The bells goes off again. The evening resumes. Pamela squeezes my hand. We can do this. After a date that felt the need to speak to me all but three inches away from my face, I began to wonder what my 50-yard dash time would be in the pair of gold Lauren Conrad heels that I had donned for the occasion. A rolled ankle would be significantly less painful and easier to deal with whatever was ahead of me for the next hour.
Was the whole thing pointless? Was I better off aimlessly swiping, hoping that out of 100 matches, I could find one decent person to Snapchat for a week before forgetting about them? Did I overestimate the novelty of meeting someone in person before getting to know them? I kept a fresh slate with every guy who happened upon the chair in front of me and found myself marking a tiny “X” next to their name as that dollar store bell shooed them away. There would be no cheesy rom-com moment for me tonight.
While my expectations were razor thin at best, as to not hype myself up too much, I wasn’t prepared to not like a single guy I met at the event. Maybe I was the problem? Was I trapped in a giant Taylor Swift song, or perhaps a 24-year episode of Punk’d? Everyone seemed to be at a completely different place in life. The majority of men attending the event were in their mid to late 30s, looking for something serious, and fast. The fastest I’ve ever moved was running away from the bouquet toss at my cousin’s wedding. If I was a different version of myself, set in my career and ready for another chapter of my life, this event would be ideal. But I could barely match my socks or commit to a Netflix show. The 25-year old Titanic-floppy-hair-Leonardo DiCaprio-doppelgänger I’d hoped to meet here was nowhere to be found. Instead, I was surrounded by people who wanted less fun, spontaneous adventures and more settling down and mortgage payments.
One of my last dates for the night was a Ph.D candidate and way out of my age range, but our conversation was cordial enough that I didn’t want to rip all of my skin off. He motioned to my best friend, “So you sister told me that you’re a journalist. I really see the resemblance in you two.” I hold back a chuckle and take the compliment like a free sample at Costco: not enough to satisfy me, but just the right amount to keep me going. I’d come down to Manhattan from Westchester to find a Valentine, a person I could spend time with, but in reality, she’s the one who drove me here.
My rom-com moment began from the second we set out on this adventure. I don't need anyone else’s love but my own and that of the girl sitting next to me, who blocked out her weekend to make sure I wasn’t a news headline.

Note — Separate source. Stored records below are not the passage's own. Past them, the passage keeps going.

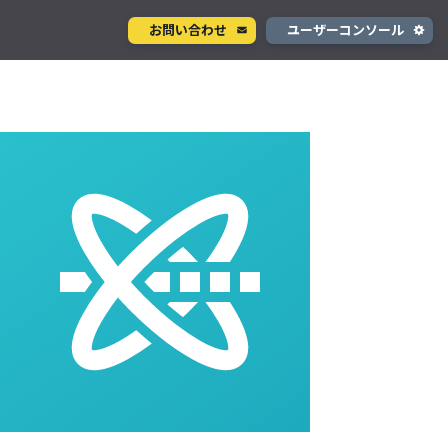
お問い合わせ
ユーザーコンソール
クラウド型カメラサービス
ページ
ント
ソラカメ
手軽に始められるクラウド型カメラ
デル
テナ
を推進
生成 AI サービス
支援
Wisora
プタ
業務支援のための生成 AI ボットサービス
コンシューマサービス
グローバルeSIMデータ通信サービス
」
Soracom Mobile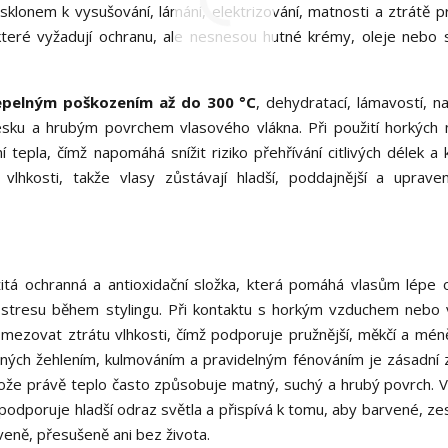
sklonem k vysušování, lámání, elektrizování, matnosti a ztrátě pr
které vyžadují ochranu, ale nesnesou hutné krémy, oleje nebo s
epelným poškozením až do 300 °C
, dehydratací, lámavostí, n
 lesku a hrubým povrchem vlasového vlákna. Při použití horkých 
 tepla, čímž napomáhá snížit riziko přehřívání citlivých délek a 
lhkosti, takže vlasy zůstávají hladší, poddajnější a upraven
itá ochranná a antioxidační složka, která pomáhá vlasům lépe 
u stresu během stylingu. Při kontaktu s horkým vzduchem nebo
mezovat ztrátu vlhkosti, čímž podporuje pružnější, měkčí a mén
aných žehlením, kulmováním a pravidelným fénováním je zásadní
ože právě teplo často způsobuje matný, suchý a hrubý povrch. V
odporuje hladší odraz světla a přispívá k tomu, aby barvené, ze
veně, přesušeně ani bez života.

When we step out into the cold New York City air, I don’t feel the heavy disenchantment that I was anticipating. Instead, I’m overcome with laughter, empathy, and happiness reserved exclusively for babies and women in skin care commercials.
“I owe you for basically ever,” I nudge Pamela.
“Nah, it gives us a good story to tell,” she says as we hustle down the pavement. “Plus...that’s what friends do. They do dumb sh*t with you so you don’t do dumb sh*t alone.”
It felt good to take a stroll along the edge of my comfort zone, to throw convention to the wind and soak in some good ole-fashioned human contact for two and a half hours. I was certainly more confident in myself to function like a normal person on any upcoming dates I could have. But it felt better to get in the car with my best friend and scream out old punk rock songs from our youth.
I didn’t need to speed through to the part in the romantic comedy where the guy meets the girl, and their eyes lock, and fireworks go off, and the preconceived notion of love being the singular thing that completes you is shoved down our throats. I was perfectly fine with forever living in the first seven minutes, where the lead character and her best friend commiserate about their love woes with Chinese food and reality TV shows. The rest will fall into place eventually, and hell or Hinge, the right guy will show. But having someone in my life to mercilessly interrogate him for me when he does? That’s worth more than a thousand boy-and-girl-ride-off-into-the-sunset-moments.